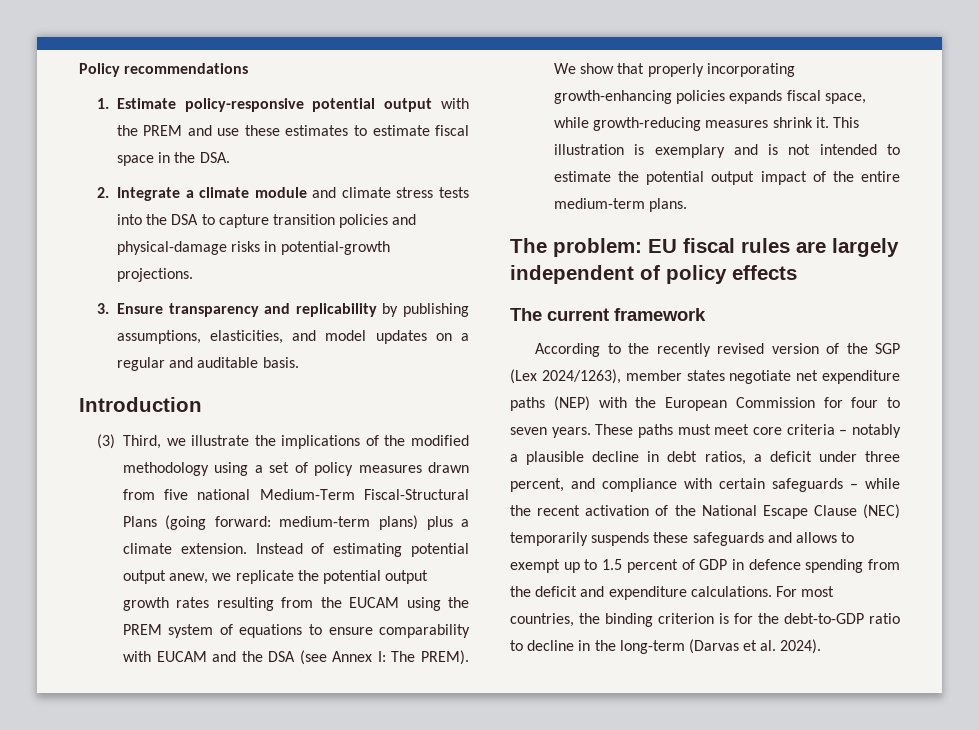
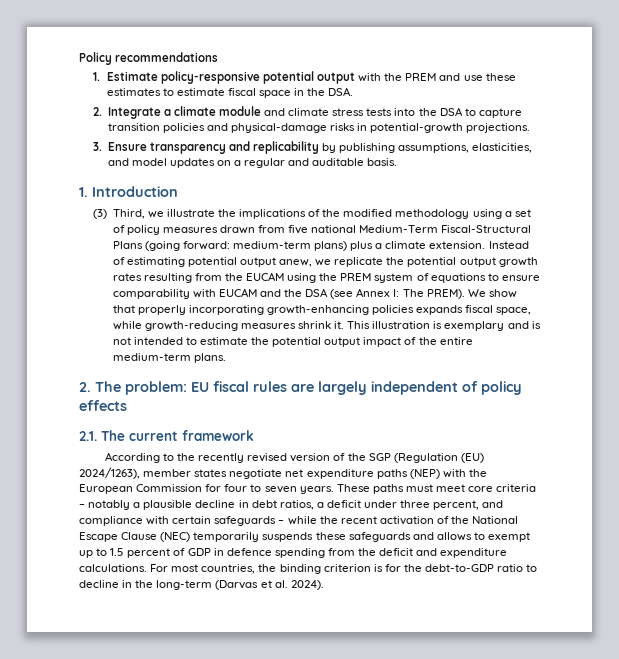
(299, 362) none -> [79,187,88,197] 1.
(688, 205) none -> [79,382,91,392] 2.
(797, 272) none -> [79,431,97,441] 2.1.
[510,369,537,384] (Lex -> [393,453,484,463] (Regulation (EU)

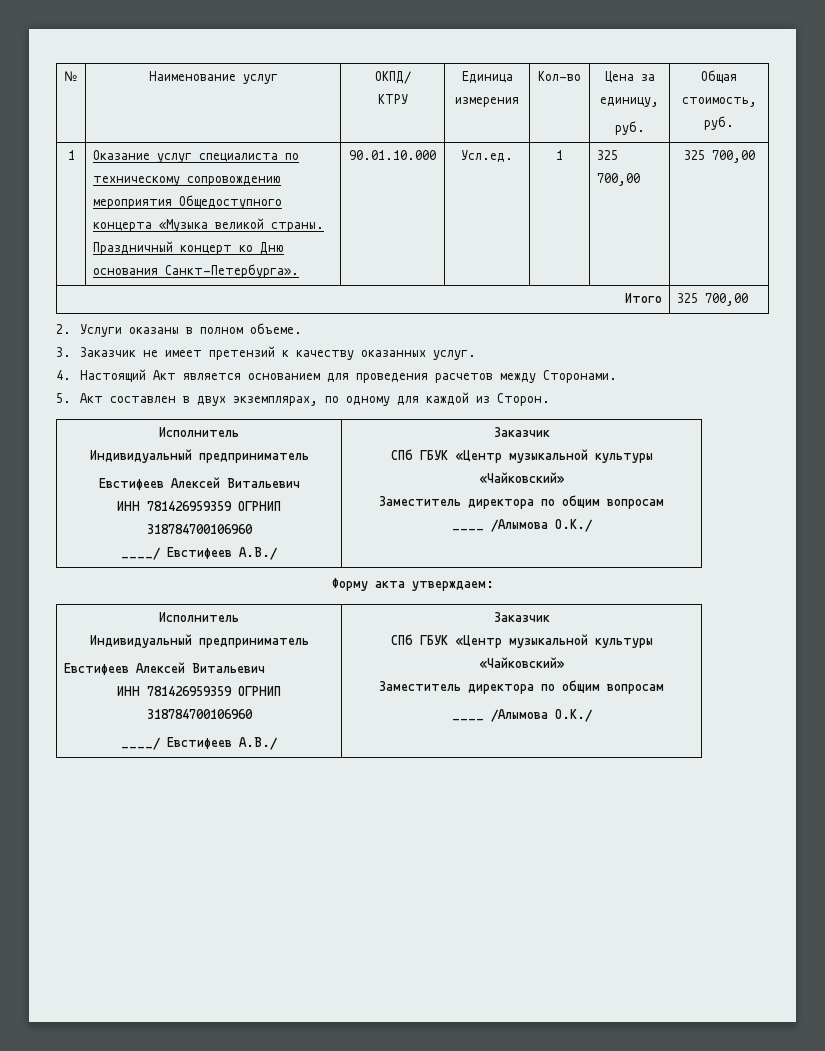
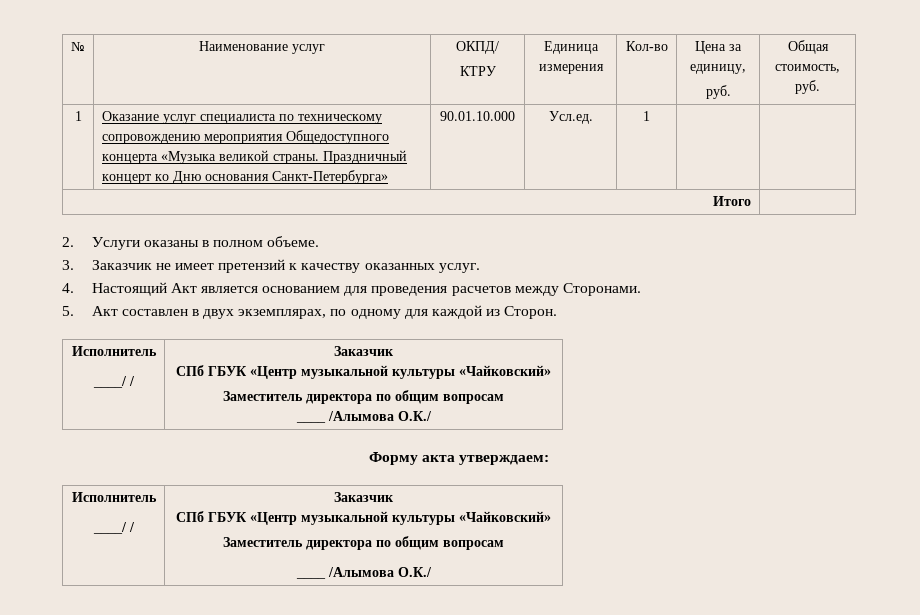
[164,264,299,278] Санкт-Петербурга». -> [271,170,388,184] Санкт-Петербурга»
[596,150,618,160] [596,173,640,186] [683,150,755,163] 325 700,00 | 325 700,00 -> (650, 116) |
[676,293,748,306] 325 700,00 -> (752, 201) none
[89,449,309,463] [98,477,300,490] [117,501,281,511] [146,524,253,534] [121,547,277,560] // Индивидуальный предприниматель // Евстифеев Алексей Витальевич // ИНН 781426959359 ОГРНИП 318784700106960 // ____/ Евстифеев А.В./ -> [92,376,135,388] // ____/ /
[89,634,309,648] [63,662,265,675] [117,686,281,696] [146,709,253,719] [121,737,277,750] // Индивидуальный предприниматель // Евстифеев Алексей Витальевич // ИНН 781426959359 ОГРНИП 318784700106960 // ____/ Евстифеев А.В./ -> [92,522,135,534] // ____/ /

→ Directions: Give back exactly the lines from the one that contains "[89,449,309,463] [98,477,300,490] [117,501,281,511]" to the end of the data above, both of those lines included.

→ Exercise output:
[89,449,309,463] [98,477,300,490] [117,501,281,511] [146,524,253,534] [121,547,277,560] // Индивидуальный предприниматель // Евстифеев Алексей Витальевич // ИНН 781426959359 ОГРНИП 318784700106960 // ____/ Евстифеев А.В./ -> [92,376,135,388] // ____/ /
[89,634,309,648] [63,662,265,675] [117,686,281,696] [146,709,253,719] [121,737,277,750] // Индивидуальный предприниматель // Евстифеев Алексей Витальевич // ИНН 781426959359 ОГРНИП 318784700106960 // ____/ Евстифеев А.В./ -> [92,522,135,534] // ____/ /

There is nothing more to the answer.